I think about my life’s purpose pretty regularly and how it correlates to who I am as a person. The 10th anniversary of my 25th birthday is this month and if I’m being honest, I love being in my thirties. I have a better sense of self, I understand more of what is important to me and I take a lot less shit. Don’t get me wrong, I still take a lot of shit. I have a tendency to be very passive but I am getting better at it. I have really started to understand myself better, my flaws, my strengths, my creative ability. In this self discovery, I have found that I have a real problem with mediocrity. I have also found that I tend to dwell in mediocrity far too much.
Mediocrity means something totally different to every single person. We all thrive for different things, have different goals, and different definitions of winning. I have always been a free spirit. Very interested in seeing and learning all of the things the world has to offer. I’ve always believed God made a beautiful world and I have short time here to take in as much of it as possible and give as much back to it as possible …but right as I was entering my twenties, I stumbled. Fear found me and I started diminishing my abilities to not have to face fear head on. Fear of not being good enough, fear of being alone, fear of failure. I let that fear hold me back for way too long. It wasn’t until the end of 2016, almost 15 years later, that I stepped outside of it and saw the beauty in not being afraid. I took a beautiful trip to Paris, I left my toxic job, I cut off all of my hair. I started businesses that made me feel like me.

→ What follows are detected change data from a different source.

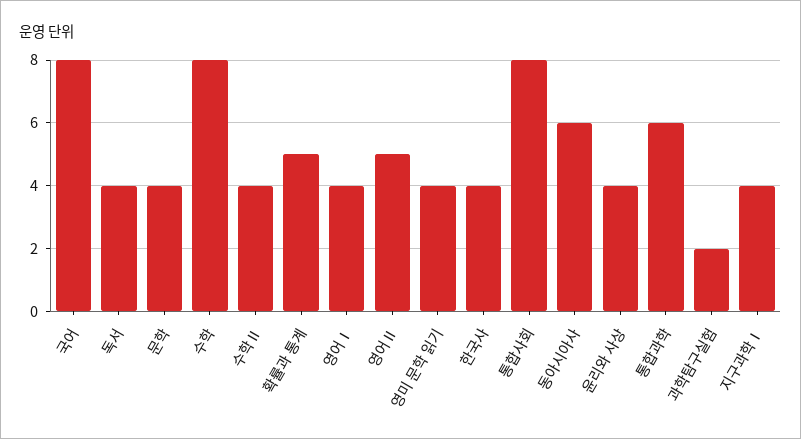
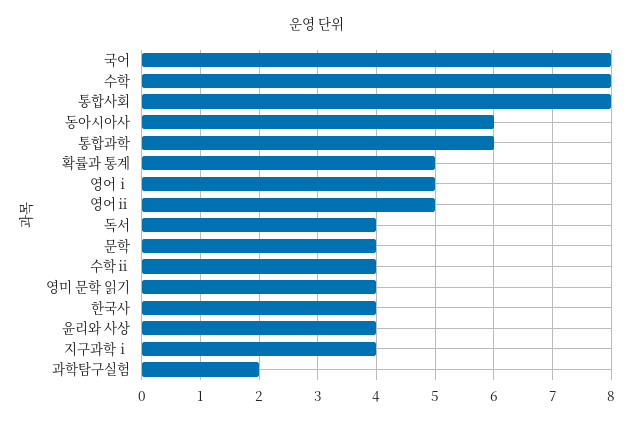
  {
    "국어": 8,
    "독서": 4,
    "문학": 4,
    "수학": 8,
    "수학Ⅱ": 4,
    "확률과 통계": 5,
-   "영어Ⅰ": 4,
+   "영어Ⅰ": 5,
    "영어Ⅱ": 5,
    "영미 문학 읽기": 4,
    "한국사": 4,
    "통합사회": 8,
    "동아시아사": 6,
    "윤리와 사상": 4,
    "통합과학": 6,
    "과학탐구실험": 2,
    "지구과학Ⅰ": 4
  }

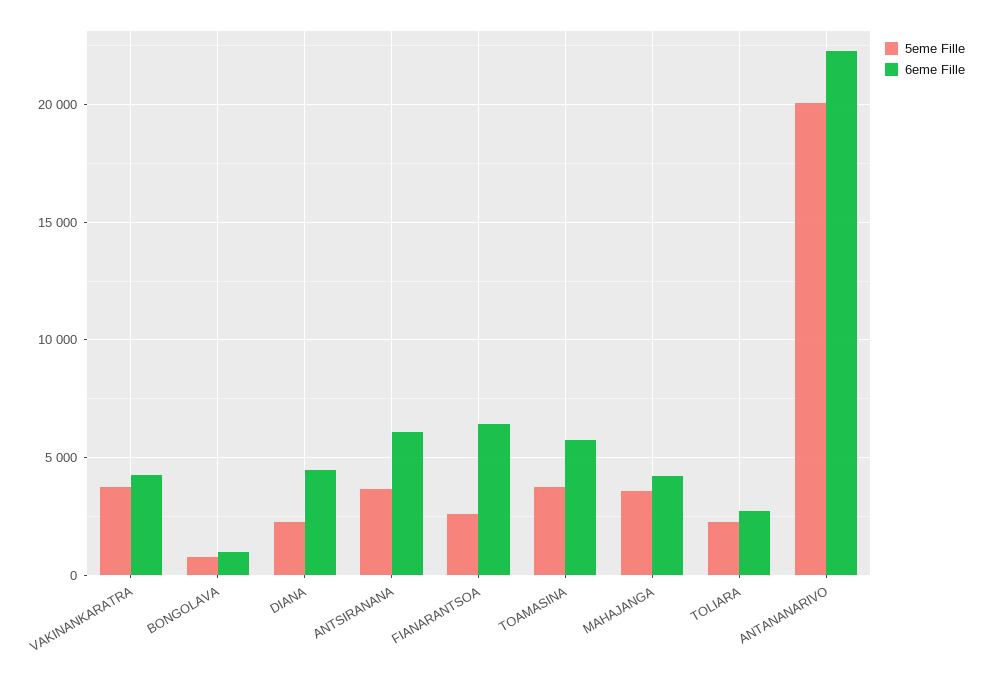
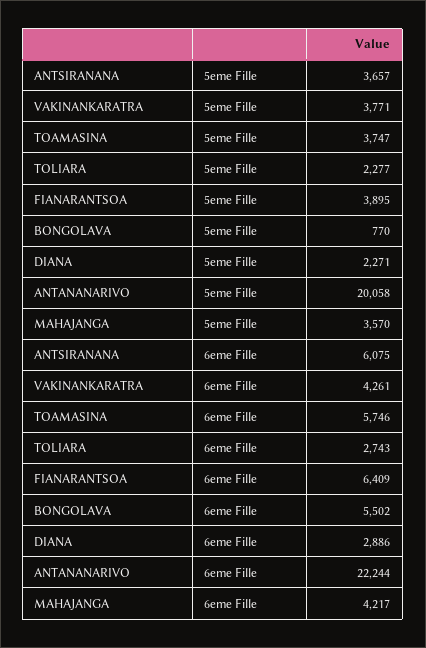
  {
    "5eme Fille": {
      "VAKINANKARATRA": 3771,
      "BONGOLAVA": 770,
      "DIANA": 2271,
      "ANTSIRANANA": 3657,
-     "FIANARANTSOA": 2500,
+     "FIANARANTSOA": 3895,
      "TOAMASINA": 3747,
      "MAHAJANGA": 3570,
      "TOLIARA": 2277,
      "ANTANANARIVO": 20058
    },
    "6eme Fille": {
      "VAKINANKARATRA": 4261,
-     "BONGOLAVA": 1000,
+     "BONGOLAVA": 5502,
-     "DIANA": 4500,
+     "DIANA": 2886,
      "ANTSIRANANA": 6075,
      "FIANARANTSOA": 6409,
      "TOAMASINA": 5746,
      "MAHAJANGA": 4217,
      "TOLIARA": 2743,
      "ANTANANARIVO": 22244
    }
  }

Yet still I feel stuck in mediocrity. You see the problem is I became so weighed down by all the things that built up while I was being afraid. The clear road I had at 20-something is not the clear road I have in my 30s. It’s all very overwhelming to dig back out from underneath. I watch women I love like Issa Rae and Yagazie Emezi and Zim Ugochukwu being great in their careers and their businesses. Creative entrepreneurs pushing forward and changing rules and views and I think, this is my tribe. These women are everything I feel in my heart I should be in my own right. So everyday I sit uncomfortable in my situation and come up with new ways to get out of it and move forward and travel upward. I’m so late and so behind and it’s tough to work at becoming what you should have always been but there is a tugging in my soul to tell me to take the next step and move outside of fear.
Sometimes it’s lonely AF.
But I cannot imagine living with this personal feeling of mediocrity, not exploring the depths to which my soul and heart drive me. It is such a weight on my being to wake up every morning and not be living who I am. I’m not entirely sure where this feeling is supposed to bring me in God’s purpose for me but I am 100% sure it is taking me somewhere …somewhere amazing. The Incredible Jessica James says, “I’m a unicorn.” and it’s how I feel in my heart like I’m supposed to be on a crazy magical adventure of getting everything the world has to offer and giving back everything I can.
Do you ever feel like there is something more you’re meant to do? What are some things that make you feel powerful and purposeful?